**YOUR GOAL:**
Pull each line with the string "other" from the entries.

**RECORDS SUPPLIED:**
● ● ● ● ●

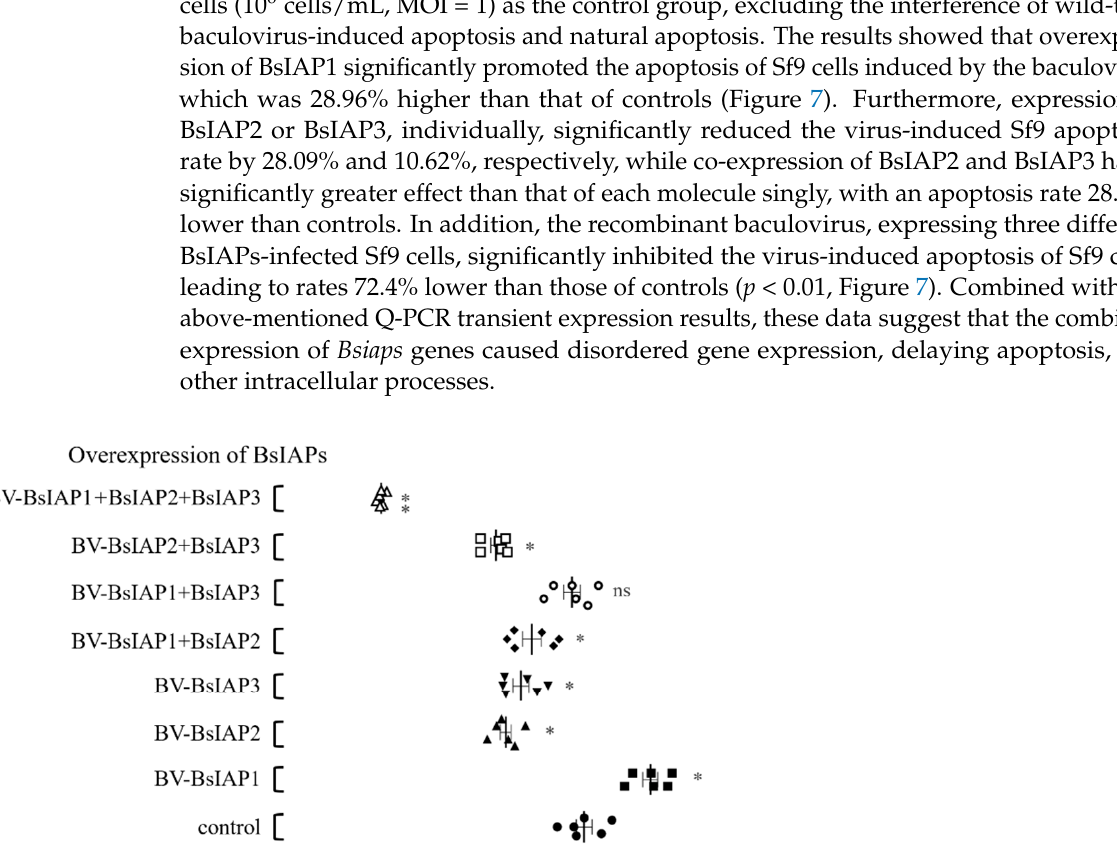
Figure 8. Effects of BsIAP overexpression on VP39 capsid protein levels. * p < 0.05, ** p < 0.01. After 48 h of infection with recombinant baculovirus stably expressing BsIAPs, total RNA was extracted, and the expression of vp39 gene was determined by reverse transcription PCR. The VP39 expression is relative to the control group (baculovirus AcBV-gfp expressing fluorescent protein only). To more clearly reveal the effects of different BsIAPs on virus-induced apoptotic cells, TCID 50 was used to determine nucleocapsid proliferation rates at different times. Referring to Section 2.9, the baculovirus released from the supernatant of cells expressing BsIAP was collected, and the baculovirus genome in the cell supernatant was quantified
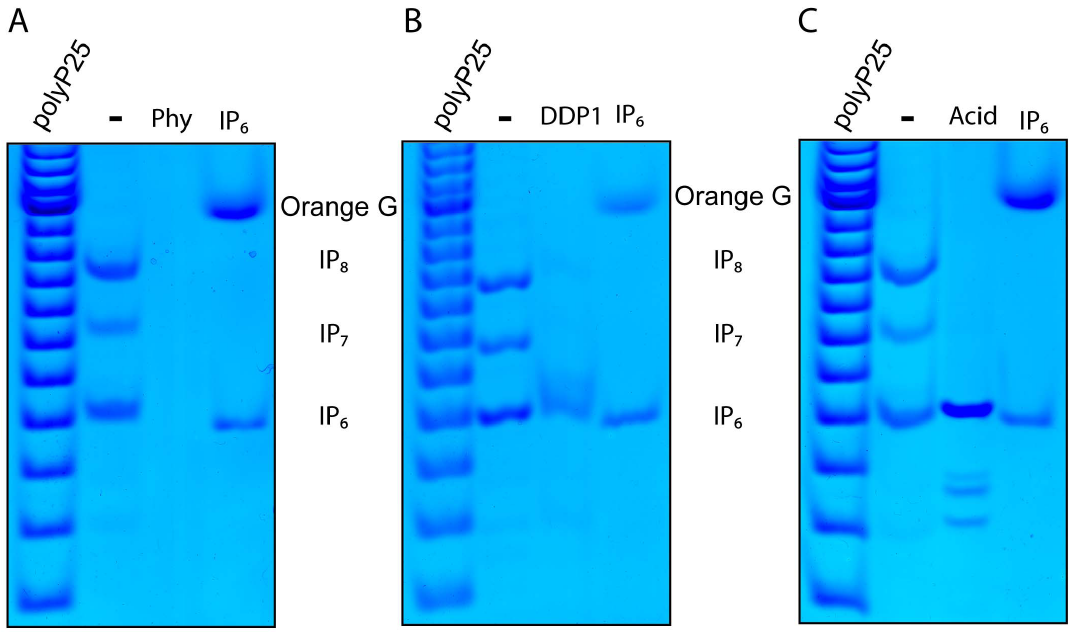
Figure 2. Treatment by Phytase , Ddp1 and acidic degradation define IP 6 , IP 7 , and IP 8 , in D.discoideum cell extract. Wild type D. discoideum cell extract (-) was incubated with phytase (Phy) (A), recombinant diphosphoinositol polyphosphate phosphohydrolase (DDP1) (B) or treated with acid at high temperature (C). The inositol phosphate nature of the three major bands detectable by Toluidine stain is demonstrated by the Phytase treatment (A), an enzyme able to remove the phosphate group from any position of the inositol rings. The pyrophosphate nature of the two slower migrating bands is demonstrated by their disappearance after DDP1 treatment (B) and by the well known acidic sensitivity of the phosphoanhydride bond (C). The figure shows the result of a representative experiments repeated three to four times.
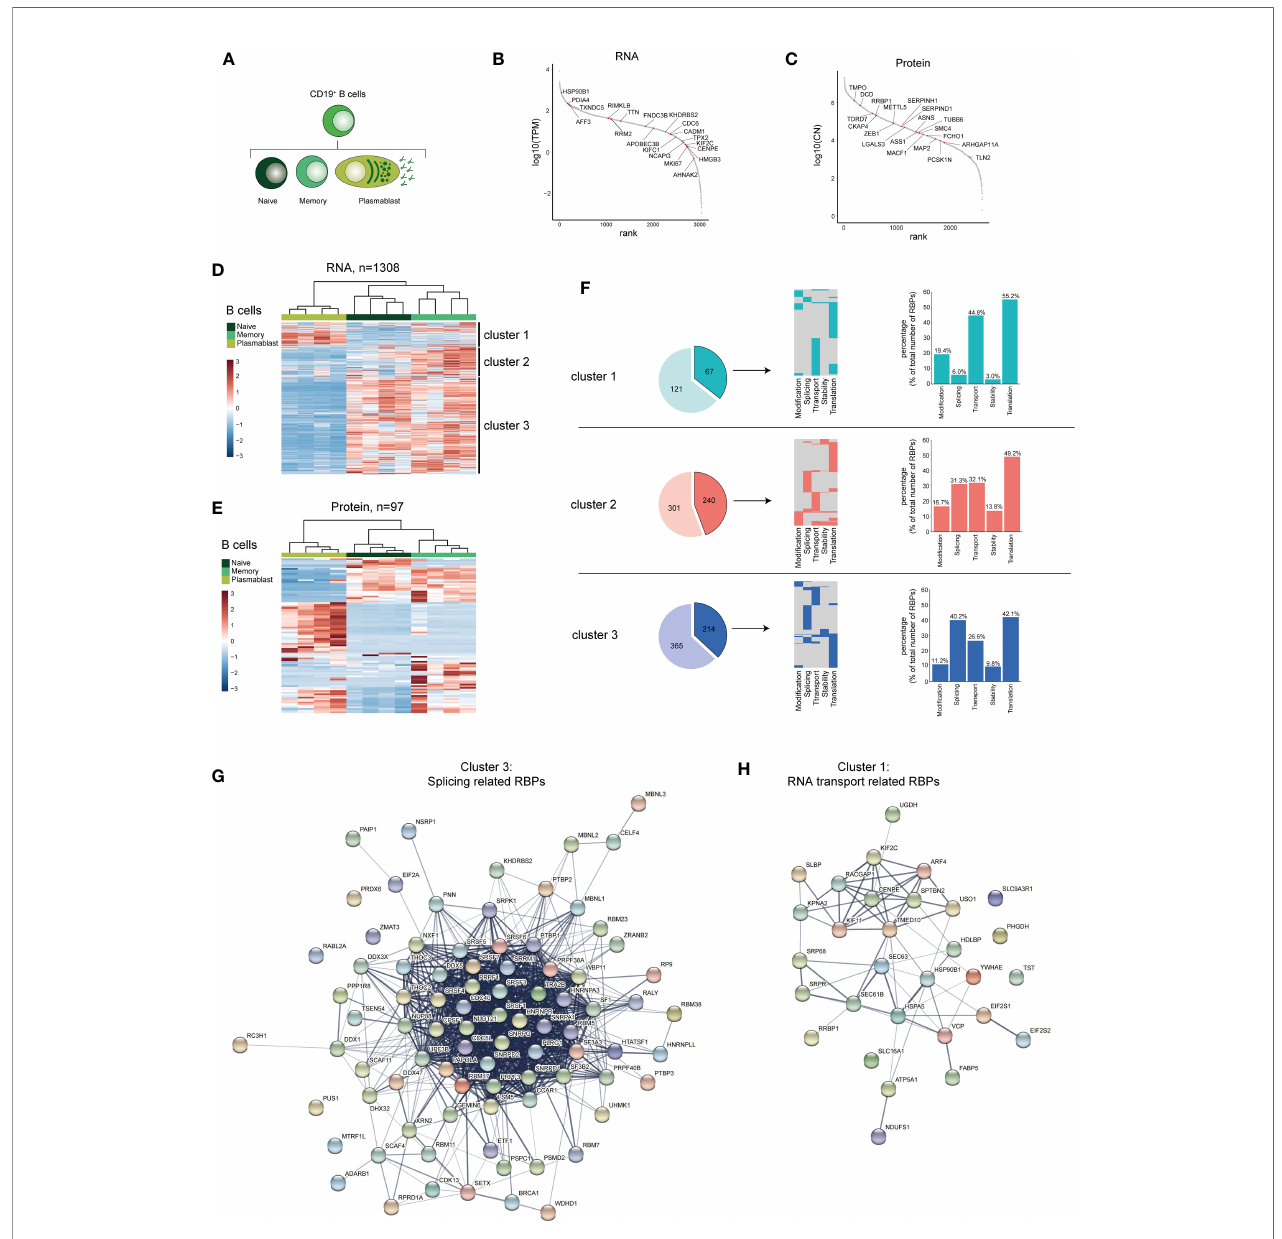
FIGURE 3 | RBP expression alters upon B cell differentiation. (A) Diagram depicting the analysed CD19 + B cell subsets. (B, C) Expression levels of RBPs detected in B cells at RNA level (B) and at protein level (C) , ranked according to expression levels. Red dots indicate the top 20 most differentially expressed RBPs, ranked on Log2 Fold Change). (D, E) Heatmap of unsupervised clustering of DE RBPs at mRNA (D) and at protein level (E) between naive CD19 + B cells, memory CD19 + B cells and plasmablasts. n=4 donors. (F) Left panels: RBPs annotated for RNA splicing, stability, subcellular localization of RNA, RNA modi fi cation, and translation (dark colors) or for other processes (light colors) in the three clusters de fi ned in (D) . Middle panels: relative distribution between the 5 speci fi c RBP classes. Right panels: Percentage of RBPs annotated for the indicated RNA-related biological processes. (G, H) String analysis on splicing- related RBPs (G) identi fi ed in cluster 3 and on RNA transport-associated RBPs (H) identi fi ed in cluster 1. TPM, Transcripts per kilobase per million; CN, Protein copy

● ● ● ● ●

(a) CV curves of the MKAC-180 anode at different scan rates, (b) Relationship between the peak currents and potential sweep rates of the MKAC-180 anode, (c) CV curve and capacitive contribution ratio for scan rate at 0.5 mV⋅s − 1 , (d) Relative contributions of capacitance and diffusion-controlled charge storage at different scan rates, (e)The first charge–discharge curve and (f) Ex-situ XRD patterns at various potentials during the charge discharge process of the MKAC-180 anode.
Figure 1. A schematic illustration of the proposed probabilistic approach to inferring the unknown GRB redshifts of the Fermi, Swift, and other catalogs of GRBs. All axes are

● ● ● ● ●

**PROBLEM SOLUTION:**
FIGURE 3 | RBP expression alters upon B cell differentiation. (A) Diagram depicting the analysed CD19 + B cell subsets. (B, C) Expression levels of RBPs detected in B cells at RNA level (B) and at protein level (C) , ranked according to expression levels. Red dots indicate the top 20 most differentially expressed RBPs, ranked on Log2 Fold Change). (D, E) Heatmap of unsupervised clustering of DE RBPs at mRNA (D) and at protein level (E) between naive CD19 + B cells, memory CD19 + B cells and plasmablasts. n=4 donors. (F) Left panels: RBPs annotated for RNA splicing, stability, subcellular localization of RNA, RNA modi fi cation, and translation (dark colors) or for other processes (light colors) in the three clusters de fi ned in (D) . Middle panels: relative distribution between the 5 speci fi c RBP classes. Right panels: Percentage of RBPs annotated for the indicated RNA-related biological processes. (G, H) String analysis on splicing- related RBPs (G) identi fi ed in cluster 3 and on RNA transport-associated RBPs (H) identi fi ed in cluster 1. TPM, Transcripts per kilobase per million; CN, Protein copy
Figure 1. A schematic illustration of the proposed probabilistic approach to inferring the unknown GRB redshifts of the Fermi, Swift, and other catalogs of GRBs. All axes are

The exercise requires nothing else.